首頁 女頻 都市言情 腹黑帝王:隻寵重生廢後

第384章 孩童博弈

  謝長安聽見通報聲時,筆尖正壓在紙頁上。他沒有擡頭,手指穩住,把最後一個字寫完。門外說北莽公主求見,要借《農政全書》。他知道這一刻遲早會來。

  他放下筆,將硯台蓋好,起身整了整衣袖。外袍未披,隻穿一件素色中衣。他走到門邊,擡手示意侍從稍候,自己推門而出。

  庭院裡晨光淡白,赫連明珠站在廊下,銀鈴隨風輕響。她今天換了件淺青的衫子,發間插一支骨簪,看起來像個尋常使節家的女兒。但她站得筆直,眼睛一直盯著東閣的門。

  謝長安走出來,她立刻迎上前一步,行了個禮:「皇子安。」

  「公主今日來得早。」他說。

  「昨日遊戲輸了,我該受罰。」她笑,「但我想先完成約定的事。」

  謝長安看著她:「你明知自己輸過,還來要書?」

  「若我說,我是想看看你會怎麼做呢?」她反問。

  兩人對視片刻。謝長安忽然開口:「按我們剛才說的遊戲規矩,輸的人要講一件真事,不能騙人。你願不願意?」

  赫連明珠眨了眨眼:「願意。」

  「那你告訴我,」謝長安聲音不高,「你來大晟,真是為了學種地?」

  她沒答,反而問:「如果我說是,你能信嗎?」

  他又看了她一會兒,笑了下:「不能。」

  「我也不信。」她說,「換作是我,也不會信一個十歲的孩子,千裡迢迢隻為看一本農書。」

  他們同時笑了。笑聲很短,像風吹過檐角的銅鈴。

  謝長安轉身往回走:「跟我進來吧。」

  他讓人取來《農政全書》。不是原本,是刪減過的那一冊。封皮舊了些,像是常被人翻動。他當著她的面翻開,停在一頁空白處。

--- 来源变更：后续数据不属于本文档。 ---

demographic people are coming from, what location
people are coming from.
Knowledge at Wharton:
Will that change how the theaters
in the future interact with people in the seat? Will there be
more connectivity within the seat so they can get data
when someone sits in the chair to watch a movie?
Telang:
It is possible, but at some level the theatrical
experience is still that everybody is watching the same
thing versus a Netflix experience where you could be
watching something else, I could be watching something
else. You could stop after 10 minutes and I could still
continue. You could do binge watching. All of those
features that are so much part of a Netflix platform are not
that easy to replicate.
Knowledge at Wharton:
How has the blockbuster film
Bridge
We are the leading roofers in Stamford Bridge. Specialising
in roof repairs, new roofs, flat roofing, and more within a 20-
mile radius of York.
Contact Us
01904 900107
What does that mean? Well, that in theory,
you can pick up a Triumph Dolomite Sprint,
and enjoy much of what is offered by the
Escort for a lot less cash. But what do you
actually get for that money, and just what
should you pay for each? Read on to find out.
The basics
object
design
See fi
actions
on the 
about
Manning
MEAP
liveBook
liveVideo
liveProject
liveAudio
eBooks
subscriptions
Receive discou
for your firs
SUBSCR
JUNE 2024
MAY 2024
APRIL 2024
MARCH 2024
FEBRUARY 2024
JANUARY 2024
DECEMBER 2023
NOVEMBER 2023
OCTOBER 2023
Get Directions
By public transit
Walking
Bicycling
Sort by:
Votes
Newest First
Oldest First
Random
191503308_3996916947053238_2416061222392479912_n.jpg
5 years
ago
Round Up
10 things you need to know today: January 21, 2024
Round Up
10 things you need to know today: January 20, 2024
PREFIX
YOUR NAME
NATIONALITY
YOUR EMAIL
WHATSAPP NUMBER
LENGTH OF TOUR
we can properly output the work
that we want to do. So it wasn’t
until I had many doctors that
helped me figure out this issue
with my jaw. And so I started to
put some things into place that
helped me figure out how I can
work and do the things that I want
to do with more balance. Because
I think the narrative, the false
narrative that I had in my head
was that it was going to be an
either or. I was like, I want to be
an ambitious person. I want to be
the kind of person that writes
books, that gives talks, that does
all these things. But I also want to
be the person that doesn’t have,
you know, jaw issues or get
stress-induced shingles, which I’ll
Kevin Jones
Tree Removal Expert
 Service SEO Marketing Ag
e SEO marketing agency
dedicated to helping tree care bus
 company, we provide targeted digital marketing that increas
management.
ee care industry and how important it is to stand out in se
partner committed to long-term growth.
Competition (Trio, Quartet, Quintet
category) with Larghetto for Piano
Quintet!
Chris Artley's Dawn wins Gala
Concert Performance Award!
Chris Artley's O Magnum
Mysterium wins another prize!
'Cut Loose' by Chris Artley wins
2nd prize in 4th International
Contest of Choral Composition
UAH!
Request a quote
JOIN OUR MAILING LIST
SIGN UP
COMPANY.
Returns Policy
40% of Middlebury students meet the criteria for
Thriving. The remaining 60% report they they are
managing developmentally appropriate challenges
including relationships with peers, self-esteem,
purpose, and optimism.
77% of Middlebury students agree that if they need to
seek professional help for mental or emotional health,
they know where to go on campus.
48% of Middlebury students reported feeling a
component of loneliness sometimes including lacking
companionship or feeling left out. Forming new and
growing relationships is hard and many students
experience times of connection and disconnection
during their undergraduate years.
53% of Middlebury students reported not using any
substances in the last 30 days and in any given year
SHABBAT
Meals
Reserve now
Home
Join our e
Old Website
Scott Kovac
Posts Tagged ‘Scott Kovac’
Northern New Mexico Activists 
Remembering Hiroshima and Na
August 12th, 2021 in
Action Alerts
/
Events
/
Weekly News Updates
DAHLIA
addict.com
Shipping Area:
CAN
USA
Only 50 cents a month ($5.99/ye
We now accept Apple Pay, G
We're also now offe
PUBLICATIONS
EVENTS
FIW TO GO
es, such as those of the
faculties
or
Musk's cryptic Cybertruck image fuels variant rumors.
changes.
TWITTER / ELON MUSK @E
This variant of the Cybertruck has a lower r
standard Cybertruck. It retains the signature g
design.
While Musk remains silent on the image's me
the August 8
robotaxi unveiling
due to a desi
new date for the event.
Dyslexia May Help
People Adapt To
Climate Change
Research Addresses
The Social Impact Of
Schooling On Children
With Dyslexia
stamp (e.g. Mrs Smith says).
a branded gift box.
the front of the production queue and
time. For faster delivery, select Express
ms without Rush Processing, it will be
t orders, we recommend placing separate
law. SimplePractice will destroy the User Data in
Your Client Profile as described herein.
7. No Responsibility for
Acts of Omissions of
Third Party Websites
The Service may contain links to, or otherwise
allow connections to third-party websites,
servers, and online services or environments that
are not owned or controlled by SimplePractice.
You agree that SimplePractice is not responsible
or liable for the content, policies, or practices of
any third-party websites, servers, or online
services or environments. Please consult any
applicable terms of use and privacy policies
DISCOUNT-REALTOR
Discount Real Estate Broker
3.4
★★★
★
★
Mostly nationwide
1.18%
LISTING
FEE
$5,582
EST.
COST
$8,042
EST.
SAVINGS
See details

  「這裡原記著一處糧倉的存糧數。」他說,「八萬石。現在你看不到數字了。」

  赫連明珠低頭看那頁紙。紙上隻有幾行小字註釋:此為民心所系,不可輕傳。

  她沉默了很久。

  然後擡起頭:「若我是你,也會這麼做。」

  謝長安點頭:「我知道你會懂。」

  她接過書,沒有翻下去,隻是合上捧在手裡:「但我明天還會來借。」

  「我會再刪一頁。」他說。

  「好。」她答應得乾脆。

  兩人又都笑了。這一次時間長了一點。

  謝長安送她到院門口。臨走前,她回頭看他一眼:「你不怕我每天都來?」

  「怕也沒用。」他說,「你是客人,禮不可廢。」

  她點點頭,走了。

  謝長安回到案前,打開一個暗格,取出另一本冊子。他在上面寫下幾個字:每日辰時練字,午時論策,申時習武。底下畫了一條橫線,標註——假。

  他知道她會來看。不止一次。他會讓她看到這些,看到更多。他要在她眼裡成為一個有規律、可預測的人。這樣她才會放鬆警惕,才會露出破綻。

  第二天,她果然來了。

  這次她沒提書的事,隻說想看看皇子平時讀什麼。謝長安便讓她坐在側席,自己繼續寫字。他故意寫錯幾個字,又塗改。她目光掃過桌角那份偽造的邊軍輪調計劃,停留了兩息。

  第三天,她帶了侍女同來。侍女坐在角落,低頭繡花。謝長安知道她在記東西。他不動聲色,在案頭多放了幾份無關緊要的文書,字跡潦草,像是隨手所記。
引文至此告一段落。